[start Text passage]
Closed dongrixinyu closed 2 years ago
Hi @dongrixinyu, We never made an experiment with BERT using the CLS token as the representation of the whole document.
I think that the strategy you'll use to embed the document and each candidate phrases using BERT will have an important impact.
In any case we never tried the model with BERT, so I think some experiments should be made to see how it compares to sent2vec.
Is the CLS token of a pre-trained BERT a good representation of the whole document ?
You can have a look at this thread:
https://github.com/google-research/bert/issues/261
I'll suggest you as a first step to try to translate your document in english and try with the provided sent2vec models and check if you have satisfactory result.
Finally I see that you tried with TF-IDF , it means that you have a corpora of documents, TF-IDF is a very strong baseline, since it can make use of the corpora information whereas EmbedRank tries to solve the problem without using any corpora information (except the one used to train sent2vec model, i.e. Wikipedia)
Hi, Thanks for answering me! There are still some problems concerning this method. the sen2vec model is too large and I can not download it, so I did not try your code. I tried BERT in two ways, first is using CLS representation as the sentence embedding, second is adding all tokens in the text as the representation of the whole text. Why I choose these ways: CLS token represents is trained in a way similar to Sent2Vec, CLS token is purely comprised of all the rest tokens represented and not added to the loss function. And adding all tokens represented together (weighted) is an obvious way to obtain a sentence embedding. these two embeddings above can both be used for text classification. The fact I encounter: all cosine similarity values are restricted to a very small range, (0.59, 0.98). I never see any candidate phrase pairs produce a similarity below 0.5, this has a big influence on the result. Candidate phrases are extracted via POS and rules. I only choose NP. I think this is not a crucial aspect. TFIDF: I use 1 million news texts to train IDF parameters. I think the information contained in IDF is not abundant as in BERT. The Key Problem: no matter the BERT or the Sent2vec, the distance between text and itself is 1. Let's delete one word in this text, and compute the distance between the text and its deleted version. The value is maybe 0.98, or 0.99, which is extremely close to 1. Let's delete more words to a situation where only a candidate phrase containing 5 words is left, the distance with the text maybe 0.6. The value is more likely larger than the candidate phrase only containing less than 5 words, thus making the longer candidate phrases be extracted and ranked in the head. This phenomenon happens in Chinese more frequently because Chinese NP consists of more words than English statically. Much longer candidate phrases describe the details such as an unimportant person, locations, and objects, which are probably not the key info to the text. This is my point of view. If any mistakes or bugs in my thought, please leave a message. Thank you!
[end Text passage]
### Given problem 1
Answer these from the thread:
(a) What range were all the cosine similarity values restricted to?
(b) How many news texts were used to train the IDF parameters?
(c) What was used to train the sent2vec model?
### Given problem 2
Translate this sentence from the thread into Spanish: "Candidate phrases are extracted via POS and rules."
The material that comes after the thread isn't needed.
[start Data excerpts]
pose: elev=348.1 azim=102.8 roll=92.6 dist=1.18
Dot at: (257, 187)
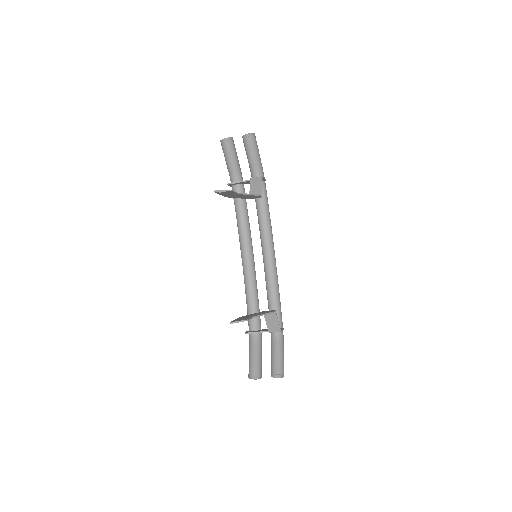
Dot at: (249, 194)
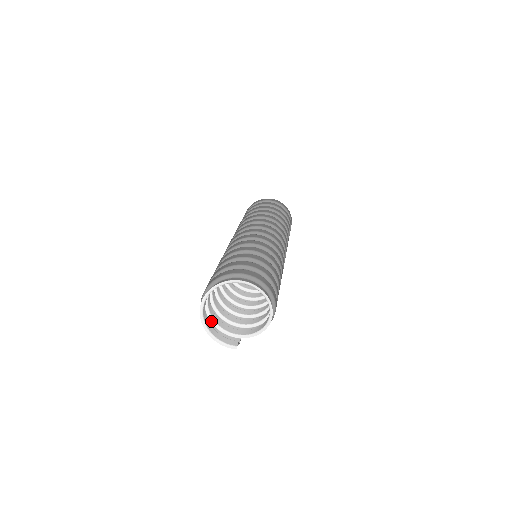
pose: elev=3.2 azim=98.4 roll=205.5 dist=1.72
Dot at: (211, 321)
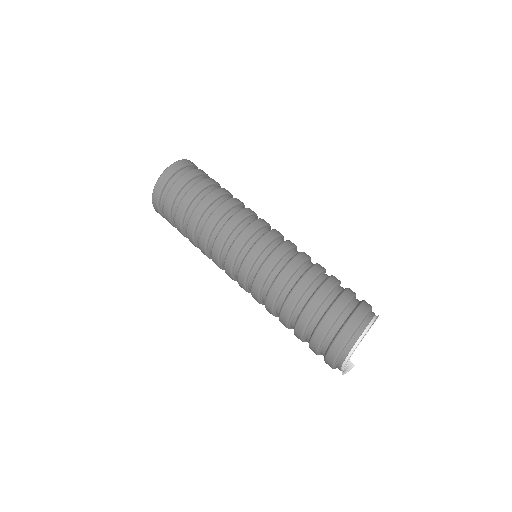
Dot at: occluded
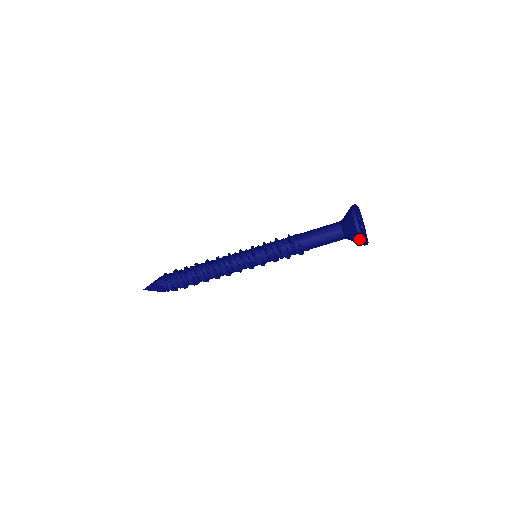
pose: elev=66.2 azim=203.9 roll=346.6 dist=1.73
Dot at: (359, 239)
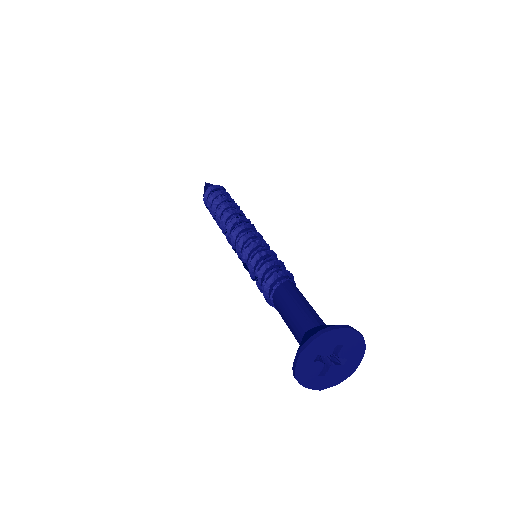
Dot at: occluded
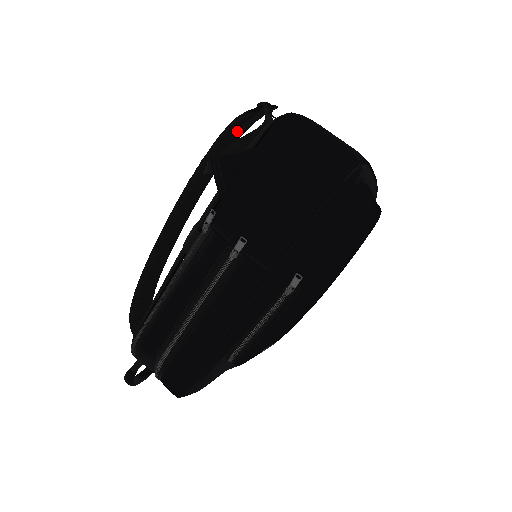
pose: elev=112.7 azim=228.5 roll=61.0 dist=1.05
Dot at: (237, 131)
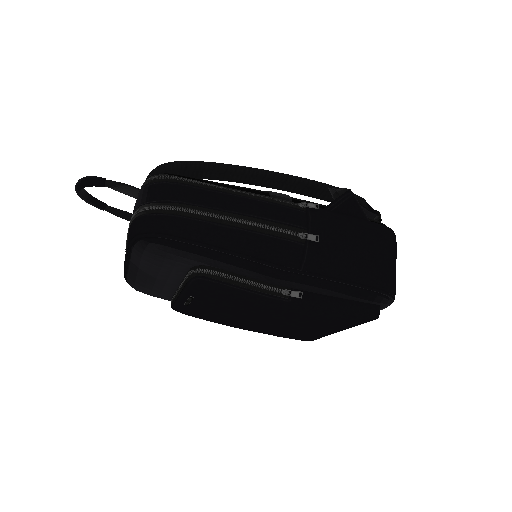
Dot at: occluded
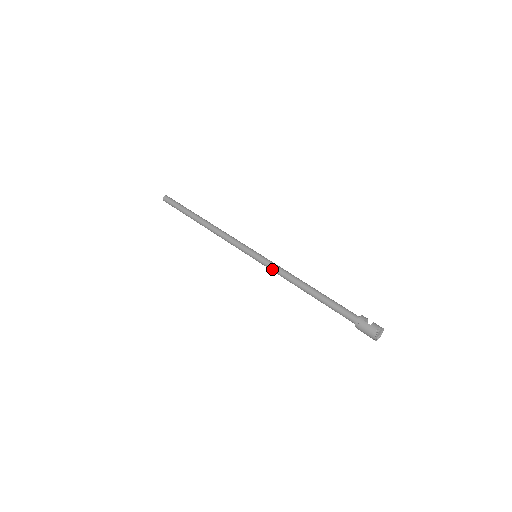
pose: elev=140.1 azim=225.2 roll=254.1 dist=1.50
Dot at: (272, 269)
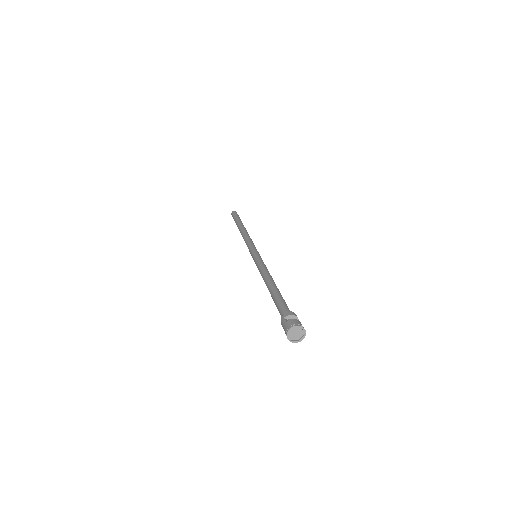
Dot at: occluded
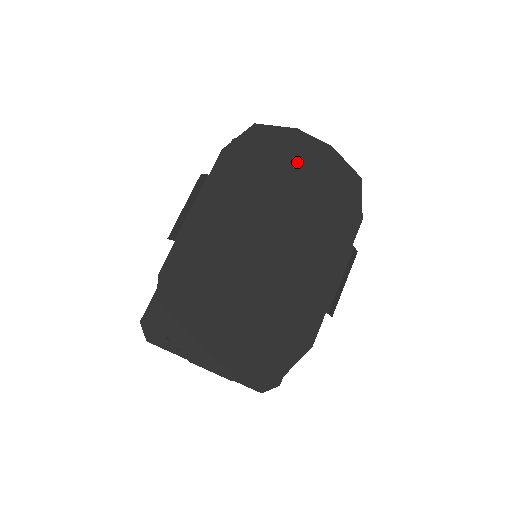
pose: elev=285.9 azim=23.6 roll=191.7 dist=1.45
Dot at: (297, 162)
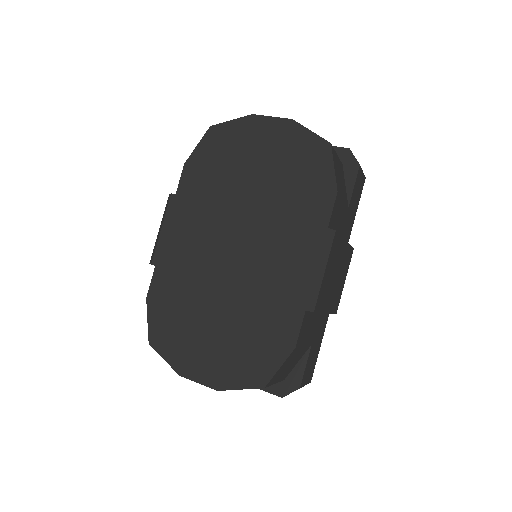
Dot at: (256, 150)
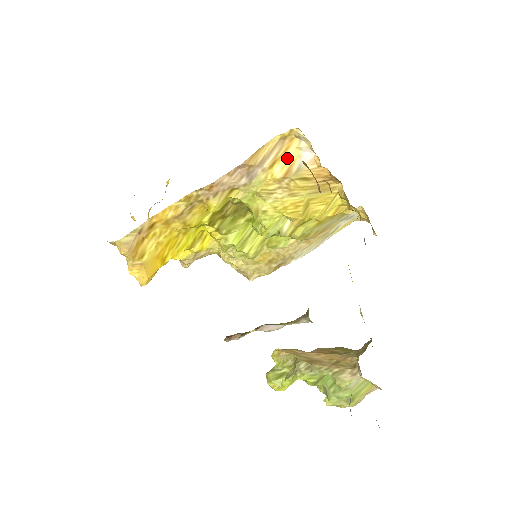
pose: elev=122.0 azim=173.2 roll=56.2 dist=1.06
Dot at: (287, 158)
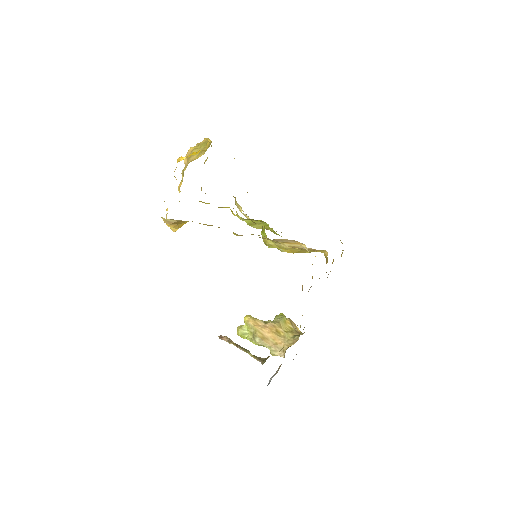
Dot at: (295, 245)
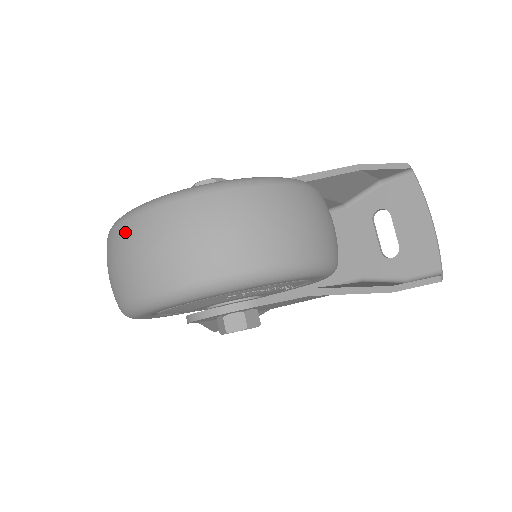
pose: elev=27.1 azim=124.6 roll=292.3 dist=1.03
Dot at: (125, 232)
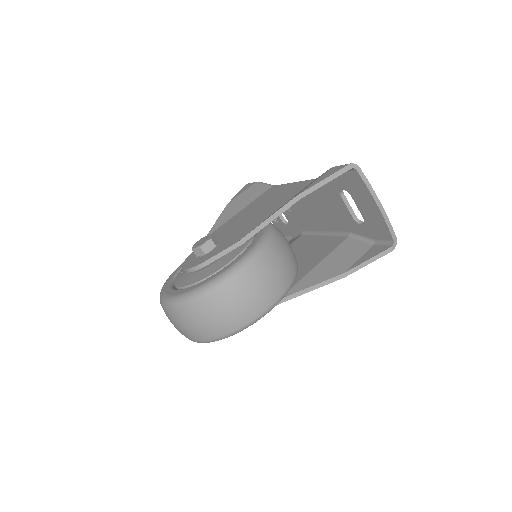
Dot at: occluded
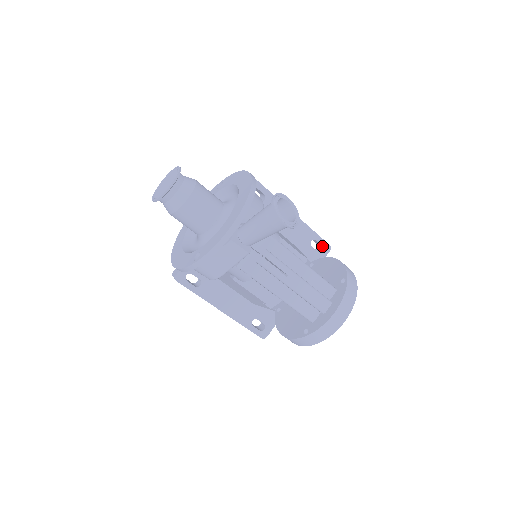
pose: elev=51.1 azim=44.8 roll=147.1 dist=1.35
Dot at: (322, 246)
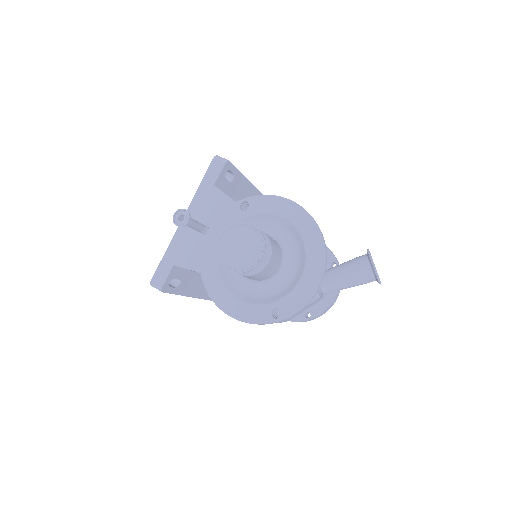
[end Data excerpts]
### Complete response 1
(a) (0.59, 0.98)
(b) 1 million
(c) Wikipedia

### Complete response 2
Las frases candidatas se extraen mediante POS y reglas.